Kentsel dönüşüm, tartışılmaya bile fırsat bırakılmadan, "ötekileştirilerek" insanları yerlerinden yurtlarından etmektedir. İdeal kent sosyal donatılara sahip, temel haklara ulaşılabilirliği ve belli bir estetiği olan yaşam alanlarıdır.
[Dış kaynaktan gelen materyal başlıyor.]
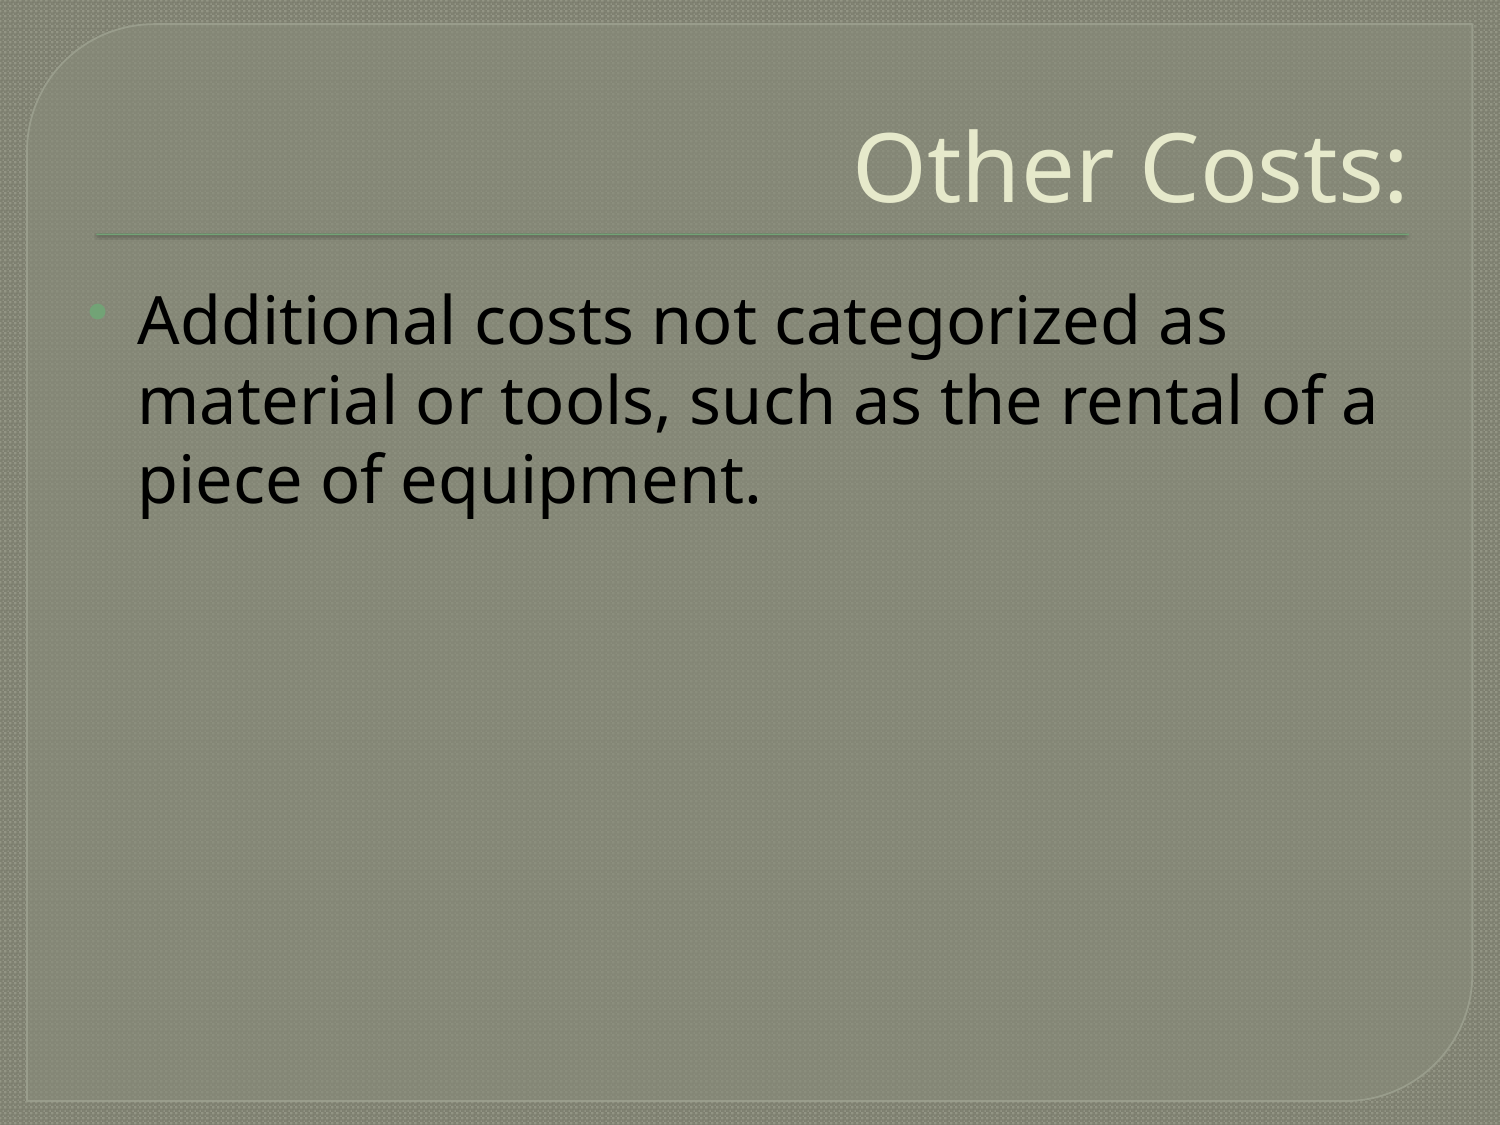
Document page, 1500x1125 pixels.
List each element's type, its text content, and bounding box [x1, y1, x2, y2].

list Additional costs not categorized as material or tools, such as the rental of a piece of equipment. [75, 270, 1425, 1013]
title Other Costs: [75, 41, 1425, 230]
Ulaşım ve altyapı sorunları çözülmeyen, sanayi bölgeleri ile kentin iç içe geçmesi, çöp alanlarının yerleşim merkezlerine yakın olması gibi plansız kentleşmenin doğurduğu sorunlar o kente yaşayan insanlardan değil; o kenti yönettiğini iddia edip, yönetmeyi becerememiş siyasal iktidarların suçudur. "Parası olana satacak yerimiz çok" anlayışı ve uygulamaları, kente ve kentin kültürel ve tarihi değerlerine tecavüz etmek demektir.
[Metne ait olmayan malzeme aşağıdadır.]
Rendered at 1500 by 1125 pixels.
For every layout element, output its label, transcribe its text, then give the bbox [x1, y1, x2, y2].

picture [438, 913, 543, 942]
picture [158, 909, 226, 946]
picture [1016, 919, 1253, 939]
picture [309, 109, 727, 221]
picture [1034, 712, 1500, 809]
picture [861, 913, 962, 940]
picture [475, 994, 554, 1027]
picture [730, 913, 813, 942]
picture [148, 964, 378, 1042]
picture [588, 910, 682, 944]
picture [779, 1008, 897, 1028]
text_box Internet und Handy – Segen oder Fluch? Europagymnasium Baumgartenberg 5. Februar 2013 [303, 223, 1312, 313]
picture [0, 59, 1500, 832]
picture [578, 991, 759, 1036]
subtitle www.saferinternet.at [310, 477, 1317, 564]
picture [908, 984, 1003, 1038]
Yaşadığımız çevre sorunları, Türkiye‘nin bir çevre politikasının olmadığının en açık göstergesidir. Günü birlik gelgeç uygulamalarla çevre yönetilemez. Yönetici erk, kamudan yana bir çevre politikası belirlemek zorundadır. Bu politika belirlenirken sermayenin değil, insan ve çevrenin baş tacı edilmesi gerekir. Kirlilik cezayla değil politik kararlılıkla, teknik yaklaşımlarla ve toplumsal duyarlılıkla önlenebilir. Bu nedenle "kirleten öder prensibi" tarihin tozlu sayfalarına bırakılmalı ve "kirlilik önleme" prensipleri uygulamaya konmalı ve denetlenmelidir.
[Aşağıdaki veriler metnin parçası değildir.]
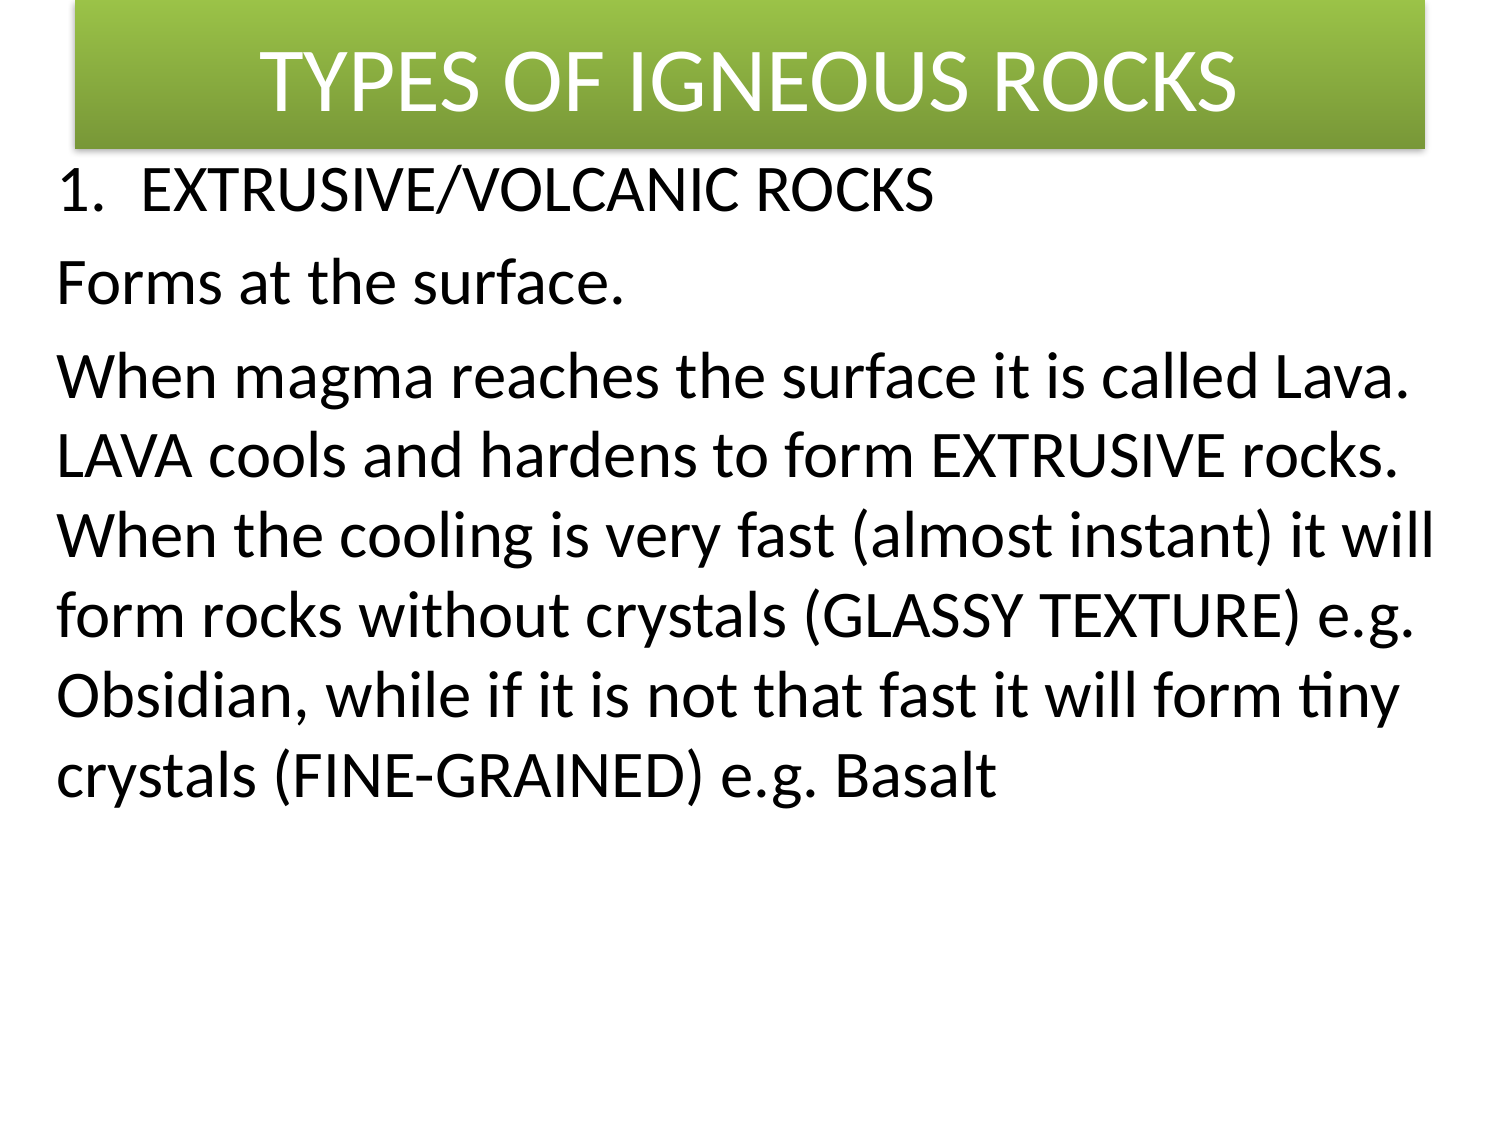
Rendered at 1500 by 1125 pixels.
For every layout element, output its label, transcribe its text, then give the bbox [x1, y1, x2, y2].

list EXTRUSIVE/VOLCANIC ROCKS Forms at the surface. When magma reaches the surface it is called Lava. LAVA cools and hardens to form EXTRUSIVE rocks. When the cooling is very fast (almost instant) it will form rocks without crystals (GLASSY TEXTURE) e.g. Obsidian, while if it is not that fast it will form tiny crystals (FINE-GRAINED) e.g. Basalt [41, 137, 1471, 1083]
title TYPES OF IGNEOUS ROCKS [75, 0, 1425, 137]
Felsefi olarak irdelendiğinde mesleğimiz politikayla iç içedir. Bu nedenle bizler mesleğimizi yaparken sadece temel mühendislik bilgilerini kullanacak kişiler olamayız. Her şeyin para ile ifade edildiği günümüz neoliberal dünyasında, bizler her şeye rağmen hesap makinelerimizi kullanmadan önce politik kararlılığımızı göstermeli ve bilimin halktan yana kullanılması gerekliliği bilincini taşımalıyız.

ÇMO 2. Öğrenci Kurultayı hazırlanışı, gündemleri ve katılımıyla hem çevre mühendisliği öğrencilerinin mesleklerini ve meslek odalarını sahiplenişini hem de "İnsanca Bir Yaşam, Yaşanabilir, Sağlıklı Bir Çevre" umudunun sahipsiz olmadığını göstermiştir.

Bizler çevre mühendisliği öğrencileri olarak biliyoruz ki "Kapitalizm kirletir!" ve yine biliyoruz ki "Başka Bir Dünya Mümkün" !

Yaşanılabilir bir dünya için son sözü insanlığın söyleyeceğine inanıyoruz ve kampüslerimizden bir kez daha haykırıyoruz:

Yaşasın Demokratik ve Özgür Üniversite! Yaşasın ÇMO Öğrenci Üye Örgütlülüğü!